Thinking about life
Thinking about Life, the Universe and everything, I feel that it is now time for me to commit. Considering all the articles, the books and blog posts I’ve written about being positive, staying cheerful, finding meaning and purpose in mundanity, I’ve finally come to the point where, instead of saying, “Some day, I wlll…” I am now thinking, “Now I shall…”
I’ve decided that ‘positive’ is going to be my default. Okay, so that doesn’t mean I’ve suddenly evolved, or that I will never be … usefully angry again – which I take to mean, moved to decide something when I feel strongly. What I mean is that, I will no longer use negativity or those oh so familiar negative narratives (that sometimes announce themselves so clearly in my head!) to wallow, or to excuse myself from trying my best, aiming for the stars and giving life my best shot, every day, all the time.

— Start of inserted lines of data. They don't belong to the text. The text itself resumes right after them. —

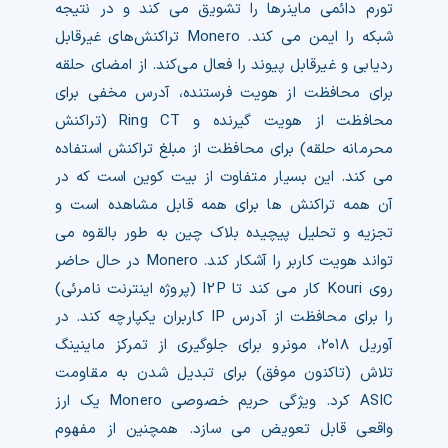
تورم دائمی ماینرها را تشویق می کند و در نتیجه
شبکه را ایمن می کند. Monero تراکنش‌های غیرقابل
ردیابی و غیرقابل پیوند را فعال می‌کند. از امضای حلقه
برای محافظت از هویت فرستنده، آدرس مخفی برای
محافظت از هویت گیرنده و Ring CT (تراکنش
محرمانه حلقه) برای محافظت از مبلغ تراکنش استفاده
می کند. این بسیار متفاوت از بیت کوین است که در
آن همه تراکنش ها برای همه قابل مشاهده است و
تجزیه و تحلیل پیچیده بلاک چین به طور بالقوه می
تواند هویت کاربر را آشکار کند. Monero در حال حاضر
روی Kouri کار می کند تا I2P (پروژه اینترنت نامرئی)
را برای محافظت از آدرس IP کاربران یکپارچه کند. در
آوریل ۲۰۱۸، مونرو برای جلوگیری از تمرکز ماینینگ
تلاش (تاکنون موفق) برای تبدیل شدن به مقاومت
ASIC کرد. ویژگی حریم خصوصی Monero یک ارز
واقعی قابل تعویض می سازد. همچنین از مفهوم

Because, after living in the slow lane – aka merely existing – for so long, and after compromising my wishes almost to death, I owe myself that. I owe my husband, my daughter, my mother and my sisters that. And I’ve wasted so much time in unhelpful thinking, I don’t want to waste another second.
Positive is what we say it is. Positive is how we see ourselves, what we do to assist ourselves to feel good, purposeful and useful. It shows up in the ways we choose to have fun, the clothes we wear, the books we read, all the ways we relate to other people. And honestly, there are so many lovely things out there, colourful, bright and life enhancing, and there are so many truly gifted and wonderful people in the world, that I no longer have no excuse for accepting anything that takes away from my enjoyment of these.
We do deserve to treat ourselves well, and to hope for and anticipate the best. We never “have to” sell ourselves short. So from now on, I’m going to hope for the best, and live as if I really mean it. Wish me luck!